In France, the Egyptian vulture clings on in the Pyrénées, where fewer than 60 pairs breed. Elsewhere, the LPO is trying to reverse the decline of vulture populations in south-east France by reintroducing them to selected locations such as the Rocher du Caire in Drôme. Here you might also see two other species. LPO re-introduced griffon vultures in 1991, and the black vulture, the largest of France’s four species, was introduced in 2002.
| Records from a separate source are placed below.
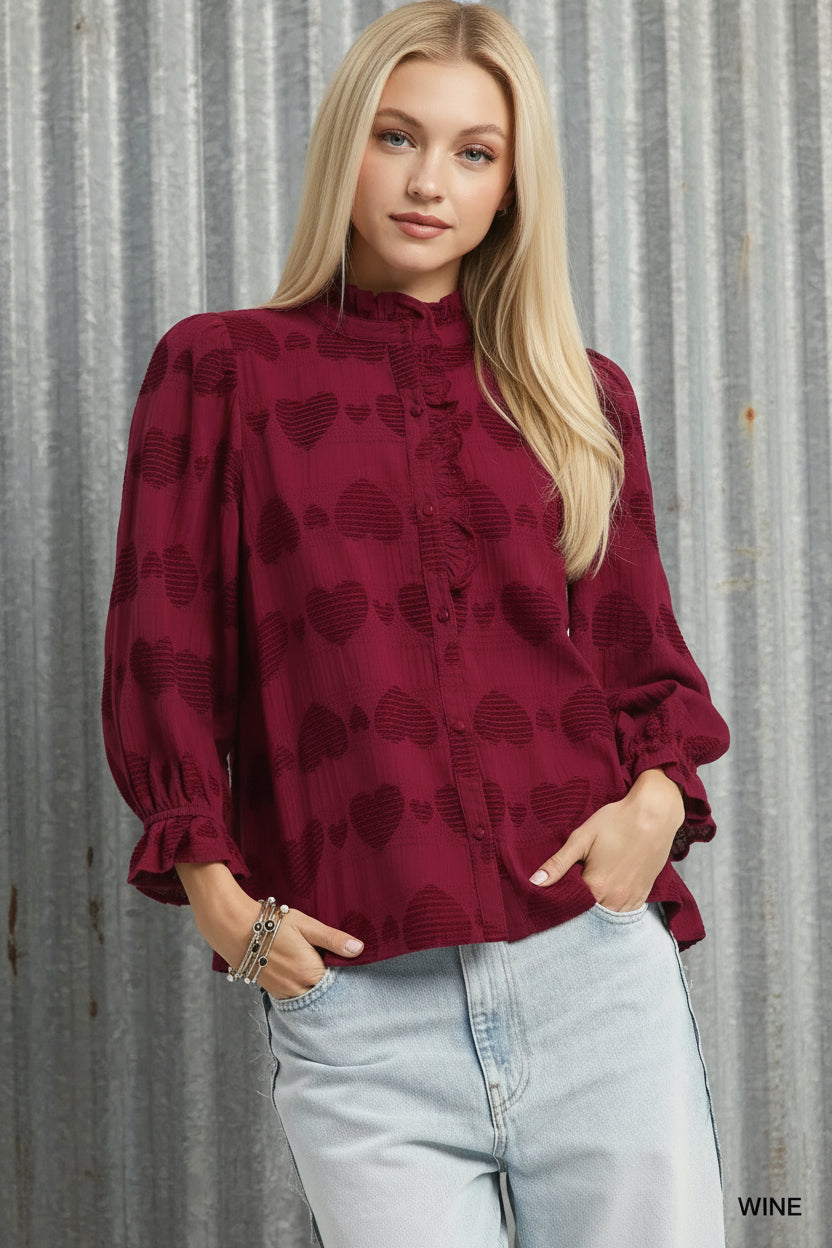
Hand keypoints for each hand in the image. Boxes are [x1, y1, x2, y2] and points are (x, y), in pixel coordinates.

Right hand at [174, 862, 364, 997]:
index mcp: (310, 973)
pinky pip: (293, 996)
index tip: (351, 970)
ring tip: (318, 971)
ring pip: (308, 998)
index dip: (345, 978)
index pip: (337, 986)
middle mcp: (297, 989)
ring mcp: (283, 992)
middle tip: (336, 971)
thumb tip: (359, 949)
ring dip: (315, 989)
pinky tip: (302, 975)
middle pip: (323, 995)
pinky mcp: (272, 991)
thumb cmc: (272, 923)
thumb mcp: (307, 926)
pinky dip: (301, 990)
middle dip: (331, 986)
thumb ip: (333, 940)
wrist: (236, 929)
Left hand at [527, 768, 684, 910]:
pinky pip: (624, 912)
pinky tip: (606, 894)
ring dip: (595, 909)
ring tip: (589, 890)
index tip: (555, 889)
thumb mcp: (582, 838)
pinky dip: (612, 908)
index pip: (569, 905)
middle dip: (577, 906)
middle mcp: (614, 900)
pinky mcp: (643, 895)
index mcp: (596, 887)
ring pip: (606, 916)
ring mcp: (631, 900)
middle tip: (573, 887)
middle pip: (588, 914)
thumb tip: (534, 882)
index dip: (560, 898)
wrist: (654, 814)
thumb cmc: (616, 822)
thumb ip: (558, 864)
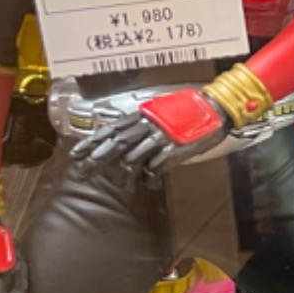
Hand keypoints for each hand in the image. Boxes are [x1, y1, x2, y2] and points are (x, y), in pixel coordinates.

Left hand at [74, 87, 229, 180]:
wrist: (217, 110)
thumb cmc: (191, 112)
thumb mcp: (163, 115)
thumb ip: (145, 125)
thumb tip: (130, 140)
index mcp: (144, 114)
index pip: (111, 128)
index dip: (93, 141)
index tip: (76, 152)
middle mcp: (149, 124)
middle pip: (117, 141)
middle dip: (98, 157)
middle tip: (83, 170)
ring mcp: (161, 136)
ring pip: (134, 155)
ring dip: (125, 170)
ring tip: (119, 182)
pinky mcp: (174, 149)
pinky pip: (156, 166)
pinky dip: (151, 175)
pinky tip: (150, 182)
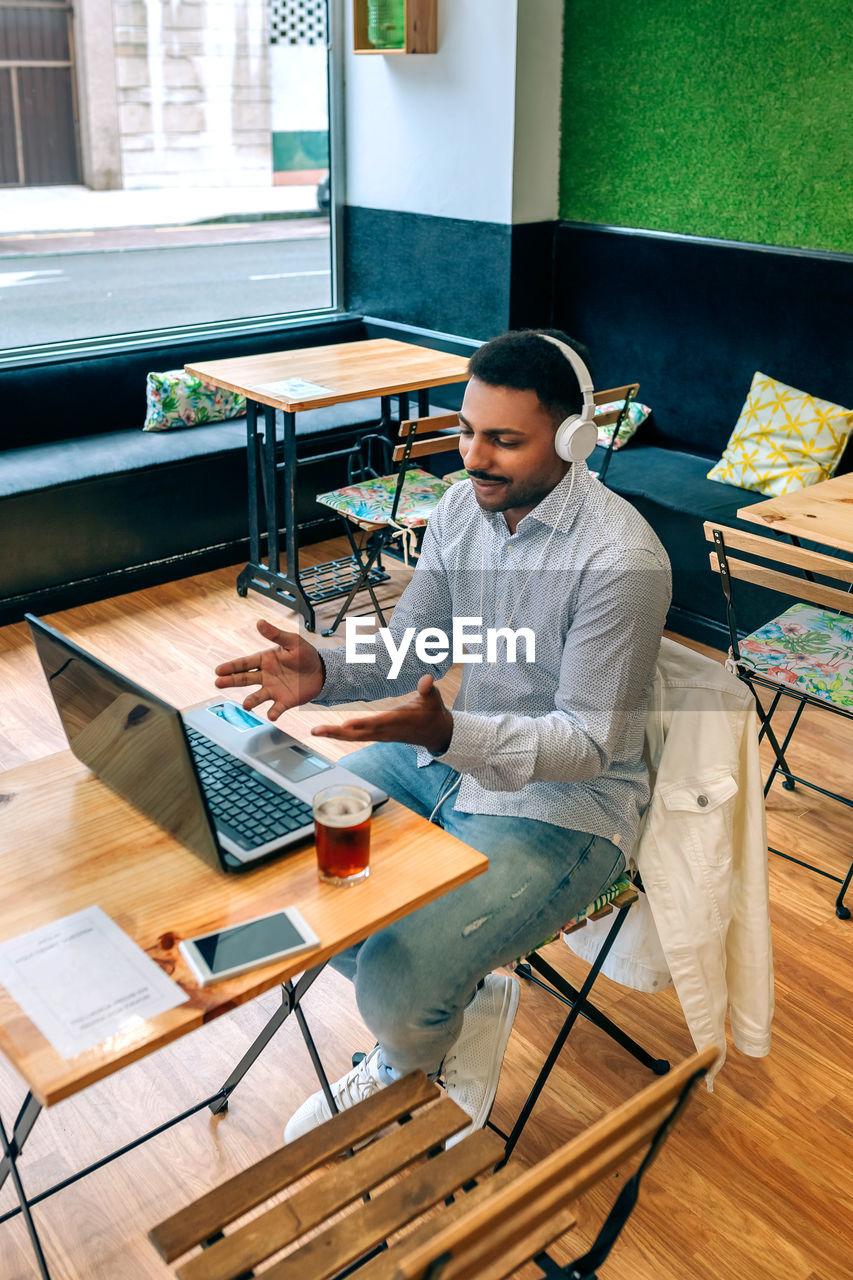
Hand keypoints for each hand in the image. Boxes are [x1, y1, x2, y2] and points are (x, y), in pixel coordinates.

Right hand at [214, 619, 324, 720]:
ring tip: (246, 705)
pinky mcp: (284, 701)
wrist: (322, 671)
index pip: (244, 663)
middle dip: (231, 681)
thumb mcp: (292, 641)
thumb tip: (260, 622)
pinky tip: (271, 715)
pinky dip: (274, 712)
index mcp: (265, 660)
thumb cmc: (305, 654)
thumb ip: (276, 634)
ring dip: (251, 701)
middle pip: (244, 679)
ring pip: (258, 696)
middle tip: (218, 683)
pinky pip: (277, 708)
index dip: (231, 666)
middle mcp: (265, 676)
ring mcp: (273, 690)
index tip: (219, 670)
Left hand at [311, 674, 452, 754]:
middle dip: (336, 733)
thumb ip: (428, 688)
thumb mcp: (433, 698)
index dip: (362, 724)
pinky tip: (327, 732)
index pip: (377, 723)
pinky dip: (341, 735)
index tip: (345, 725)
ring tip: (315, 731)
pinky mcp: (378, 736)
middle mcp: (386, 731)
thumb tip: (426, 679)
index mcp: (398, 721)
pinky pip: (356, 737)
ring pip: (354, 737)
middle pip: (358, 734)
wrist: (436, 734)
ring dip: (334, 735)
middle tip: (316, 731)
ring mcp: (381, 736)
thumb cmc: (433, 712)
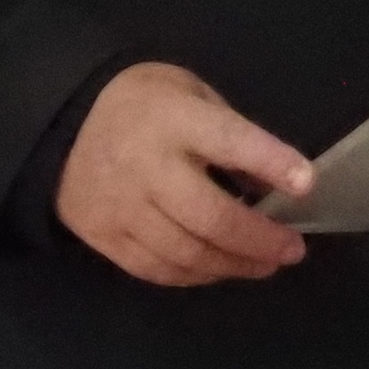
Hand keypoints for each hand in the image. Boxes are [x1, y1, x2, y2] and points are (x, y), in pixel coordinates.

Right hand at [55, 59, 315, 285]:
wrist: (61, 120)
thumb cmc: (142, 101)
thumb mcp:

More vultures soar above the Gorges de la Jonte, dividing Lozère and Aveyron, where an observation terrace looks out over the steep limestone crags of the Grandes Causses regional park. Here, conservationists working with the Life Gypconnect project provide a refuge for France’s rarest and most impressive vultures as they migrate between their last enclaves among the highest slopes of the Pyrénées and the Alps. A century ago, the bearded vulture was virtually extinct in France. Despite a three-decade programme of conservation, it is still at risk. Now, by providing roosting sites and feeding stations in habitats such as the Grandes Causses, Gypconnect hopes to create a flight corridor across southern France that will connect the vulture populations and increase genetic diversity.
The four vulture species are the most critically endangered of France’s big birds but the success of programmes in restoring and conserving other giants of the sky such as storks, cranes and flamingoes shows that they can be brought back from the brink. Hopefully, vultures, too, will become a more common sight over French valleys and hillsides. Until then, keep watching the skies.